- **TRECHO DO DOCUMENTO**:
_ _ _

O filme apresenta a imagem da cegueira de que trata o autor do texto literário, José Saramago: “a insondável brancura” (Saramago, 2005, p. 15), cegueira branca e ontológica. Aproximo o conceito de Saramago/Meirelles do diálogo com o que Bakhtin traz com o conceito de excedente de visão, colocando em xeque certa forma de pensar e... de olhar. O olhar não é a visão, como foi dito acima, pois, para Bakhtin, o olhar, enquanto ato, seria ação pulsional, carregada de conteúdo axiológico e volitivo-emocional, e não sustentada unicamente numa capacidade de ordem física. Para Bakhtin, o excedente de visão de um sujeito, sua posição exotópica relacional, é justamente a área de cegueira do outro. Entretanto, nem o excedente de um pode significar a visão plena do todo, uma vez que esse mesmo sujeito, cuja visão excede numa direção, também se cega noutra. Importante observar que Bakhtin assinala ainda que se trata de um excedente condicionado pela singularidade e pela impossibilidade de substituição do próprio lugar que cada um ocupa no mundo: em tempo, espaço e circunstância.
Embora não tenha escrito especificamente sobre o cinema, os conceitos de Bakhtin guardam grande potência para ser explorada por outros campos do pensamento além da linguística e da literatura. Vários estudos se apropriam dos conceitos de Bakhtin para pensar com o cinema as questões e os problemas que se colocam em nossa prática e escrita de vida. Com Bakhtin, é possível uma abordagem da relação cinema-educação que leve à necessidade de produzir novo paradigma de reflexão teórica e de análise empírica, permitindo a integração de processos de produção e de recepção, e considerando os aspectos dialógicos das relações do espectador com o filme – os entrecruzamentos e negociações estabelecidas nesta relação.

_ _ _

- **EXERCÍCIO PROPOSTO A**: Segundo o trecho sobre Bakhtin e o cinema, o que é, para Bakhtin, o excedente de visão de um sujeito?
- **EXERCÍCIO PROPOSTO B**: Escreva a continuação do trecho sobre Bakhtin e o cinema a partir da última frase apresentada.
As linhas provêm de uma fonte distinta da do trecho.

_ _ _

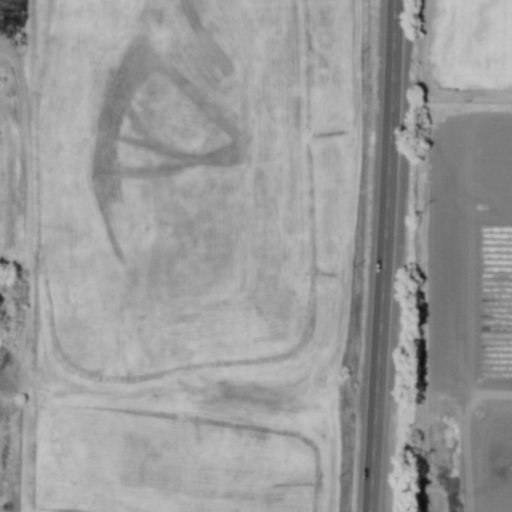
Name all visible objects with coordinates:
road: (429, 83)
road: (470, 104)
road: (382, 256)
road: (491, 395)
road: (469, 453)
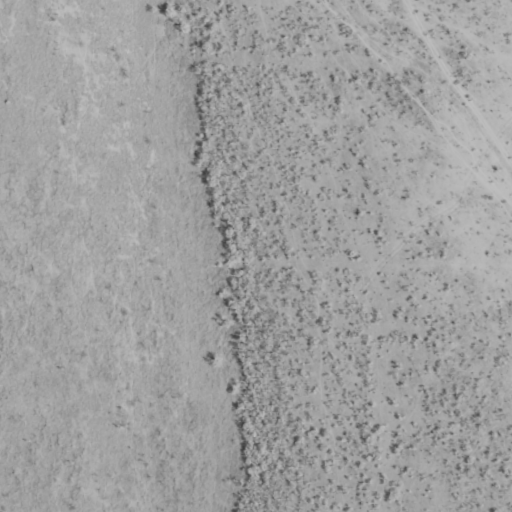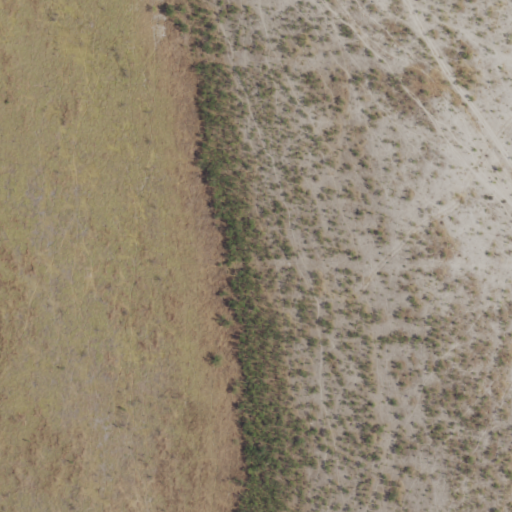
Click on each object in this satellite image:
road: (432, 92)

_ _ _

- **RESULTADO DA TAREFA A**: É justamente a área de cegueira do outro.

- **RESULTADO DA TAREFA B**:
Bakhtin se opunha, em suas reflexões estéticas e filosóficas, às forças centrípetas, à vigência de uma língua única, padronizada, visto que a linguagem não é um meio de expressar um conhecimento que lhe é anterior. Os fatos expressivos da linguagem não se situam no interior do individuo, não existindo, desta maneira, conteúdo mental preexistente. O centro organizador e formador dos fatos linguísticos se situa no intervalo entre o exterior, território do social, e a individualidade cronotópica do sujeito, e não em um ou outro plano isoladamente.
Aproximar Bakhtin na construção de um trabalho investigativo que tem por tema a reflexão sobre a interseção cinema-educação é atualizar seus conceitos na grande temporalidade da cultura. O conceito de polifonia, embora criado para a análise do romance literário, contém uma intensidade considerável para a reflexão sobre a enunciação na narrativa cinematográfica. No cinema, a narrativa é construída por um jogo de falas e olhares, no encontro/choque entre os campos conceitual-teórico, axiológico e emocional-volitivo, estabelecidos na relação entre autor e personagens, entre os diversos personagens, entre os personagens e o espectador – e entre todos e os contextos de produção e fruição. Em Bakhtin, o receptor/contemplador tem existência imanente e não transcendente. Ele é autor-contemplador, pois participa da obra artística como função estética formal, na medida em que é o contemplador que transpõe, para o plano estético, as manifestações do coro de vozes sociais.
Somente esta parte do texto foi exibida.